• Brano citato

Il 28 Marzo l’Assemblea Capitolina ha scelto di investire nella tutela della pubblica sicurezza dei cittadini di Roma. Quale la strada migliore per prevenire i potenziali rischi nella Capitale? Ovviamente, installare un nuovo sistema di videosorveglianza. Una decisione nata con lo scopo di monitorare i continui furti e atti vandalici presenti in città. Nelle zone più pericolose di Roma sono state installate ben 50 nuove telecamere di videosorveglianza. Un passo che fa parte di un quadro più ampio, ossia prevedere la riqualificazione urbana di Roma. Tra gli obiettivi principali: un nuovo piano regolatore, e una rigenerazione degli spazi urbani. La Presidente dell’Assemblea Capitolina Svetlana Celli, illustra il nuovo piano per la città a Lavori in Corso con Stefano Molinari.
“L’obiettivo è arrivare a 900.000 euro di finanziamenti, per poter estendere la videosorveglianza anche in altre zone di Roma: per esempio nei parchi e nelle aree ludiche. Abbiamo ripristinato gli Osservatori territoriali sulla sicurezza in ogni Municipio e abbiamo attuato un protocollo d’intesa tra Roma Capitale e la Prefettura. Tra poco tempo sarà completata l’installazione di 1000 telecamere a tecnologia avanzata, che copriranno tutta la città.
La procedura è stata messa in pratica anche in vista del Giubileo. La messa in campo di questi strumenti è fondamentale ma servirà anche la consapevolezza della tutela del bene comune per ogni singolo cittadino”.
L‘Assemblea Capitolina sta anche lavorando ad importanti delibere che saranno fondamentali per garantire il corretto sviluppo urbano della città. “Dovremmo esprimerci anche sulla trasformazione del diritto di superfice in diritto di proprietà, nei piani di zona di Acquacetosa, dei Giardinetti, della Rustica e di Settecamini. Si parla di passaggi decisivi, perché vogliamo favorire una stabilizzazione del diritto all’abitazione dei cittadini romani, con l’eliminazione del vincolo temporale di 99 anni.
Poi c’è la delibera per l’adozione della variante delle norme tecniche di attuazione riguardo al Piano Regolatore. L’obiettivo è renderlo attuale a quelle che sono le esigenze della città di oggi. Si tratta di un passo importante perché rientra nel tema della rigenerazione urbana e riqualificazione dello spazio pubblico: non tradendo i criteri minimi ambientali. Sarà importante rigenerare gli spazi urbani e restituire alla città un forma e un ordine coerenti a quelle che sono oggi le necessità reali dei cittadini: visto che le norme precedenti erano obsolete.
“Ci sono territori che sono più indietro: e questi territori vanno riqualificati e vanno fatti investimenti per non renderli di Serie B”.

• Esercizi da svolgere
- A) Ricopia parola per parola il brano, partendo da "L‘Assemblea Capitolina sta" e proseguendo fino a "di 99 anni.".
- B) Riassumi il brano in due frasi.
Per svolgere gli esercizi non occorre consultare l'elenco.

• Informazioni estratte
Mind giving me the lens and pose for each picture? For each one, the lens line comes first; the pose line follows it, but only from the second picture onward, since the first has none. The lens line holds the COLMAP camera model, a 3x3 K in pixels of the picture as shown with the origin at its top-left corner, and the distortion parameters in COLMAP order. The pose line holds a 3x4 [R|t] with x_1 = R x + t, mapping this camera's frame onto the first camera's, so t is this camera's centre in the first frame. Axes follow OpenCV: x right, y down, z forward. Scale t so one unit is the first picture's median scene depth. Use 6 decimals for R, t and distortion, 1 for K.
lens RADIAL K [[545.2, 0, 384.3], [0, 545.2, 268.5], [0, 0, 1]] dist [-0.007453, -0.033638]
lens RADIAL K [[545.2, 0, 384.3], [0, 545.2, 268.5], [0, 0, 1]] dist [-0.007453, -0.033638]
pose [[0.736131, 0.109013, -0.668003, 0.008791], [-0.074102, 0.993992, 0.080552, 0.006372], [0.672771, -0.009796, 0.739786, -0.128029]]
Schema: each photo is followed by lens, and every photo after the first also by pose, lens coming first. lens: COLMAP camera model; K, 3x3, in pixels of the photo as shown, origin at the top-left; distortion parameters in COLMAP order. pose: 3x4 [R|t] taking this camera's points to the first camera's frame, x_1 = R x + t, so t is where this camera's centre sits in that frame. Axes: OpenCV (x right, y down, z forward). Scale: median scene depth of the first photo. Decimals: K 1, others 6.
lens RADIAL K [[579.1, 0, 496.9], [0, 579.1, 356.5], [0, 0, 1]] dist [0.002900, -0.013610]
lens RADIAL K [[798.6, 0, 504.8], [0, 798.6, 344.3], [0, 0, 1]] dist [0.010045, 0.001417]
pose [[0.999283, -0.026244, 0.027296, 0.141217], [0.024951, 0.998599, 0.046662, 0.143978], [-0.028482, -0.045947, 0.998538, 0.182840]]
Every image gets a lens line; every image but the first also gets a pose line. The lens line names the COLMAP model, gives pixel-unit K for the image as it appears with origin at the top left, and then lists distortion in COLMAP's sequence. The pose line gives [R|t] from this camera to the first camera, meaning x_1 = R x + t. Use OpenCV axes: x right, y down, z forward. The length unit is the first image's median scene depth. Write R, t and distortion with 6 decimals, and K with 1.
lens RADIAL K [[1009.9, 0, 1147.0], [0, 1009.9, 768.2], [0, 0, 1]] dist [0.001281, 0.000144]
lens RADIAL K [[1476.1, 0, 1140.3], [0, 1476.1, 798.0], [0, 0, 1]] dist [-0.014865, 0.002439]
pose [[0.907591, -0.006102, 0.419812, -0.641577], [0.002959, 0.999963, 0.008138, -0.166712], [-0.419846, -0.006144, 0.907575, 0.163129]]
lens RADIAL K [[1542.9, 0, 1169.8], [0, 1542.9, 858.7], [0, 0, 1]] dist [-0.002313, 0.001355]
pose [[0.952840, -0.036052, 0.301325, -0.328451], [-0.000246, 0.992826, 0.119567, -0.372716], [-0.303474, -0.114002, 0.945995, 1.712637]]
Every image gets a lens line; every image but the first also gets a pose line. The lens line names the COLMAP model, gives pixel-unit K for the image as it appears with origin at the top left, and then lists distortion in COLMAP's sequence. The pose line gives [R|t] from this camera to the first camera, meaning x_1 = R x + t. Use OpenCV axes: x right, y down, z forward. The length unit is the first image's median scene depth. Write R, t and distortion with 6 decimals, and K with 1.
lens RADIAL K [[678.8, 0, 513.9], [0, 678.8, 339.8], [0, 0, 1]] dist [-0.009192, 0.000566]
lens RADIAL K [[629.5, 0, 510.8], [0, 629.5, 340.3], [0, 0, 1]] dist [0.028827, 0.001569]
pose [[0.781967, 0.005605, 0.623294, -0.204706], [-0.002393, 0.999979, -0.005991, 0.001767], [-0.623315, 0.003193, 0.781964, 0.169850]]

• Risultati per esercizio
- A)
L‘Assemblea Capitolina sta anche lavorando ad importanti delibere che saranno fondamentali per garantire il corretto sviluppo urbano della città. “Dovremmo esprimerci anche sulla trasformazione del diritto di superfice in diritto di proprietà, nei piani di zona di Acquacetosa, dei Giardinetti, della Rustica e di Settecamini. Si parla di passaggi decisivi, perché vogliamo favorire una stabilizzazione del diritto all’abitazione dei cittadini romani, con l’eliminazione del vincolo temporale di 99 anni.

- B) Il 28 marzo l'Assemblea Capitolina ha deciso di investire nella sicurezza dei cittadini di Roma installando 50 nuove telecamere di videosorveglianza nelle zone più pericolose, un passo inserito in un più ampio progetto di riqualificazione urbana. La Presidente Svetlana Celli ha illustrato l'obiettivo di arrivare a 900.000 euro di finanziamenti per estendere la videosorveglianza ad altre zone, oltre alle delibere in preparazione sulla trasformazione del diritto di superficie in diritto di proprietà in alcuni piani di zona e sulla variante alle norme tecniche del Piano Regolatore.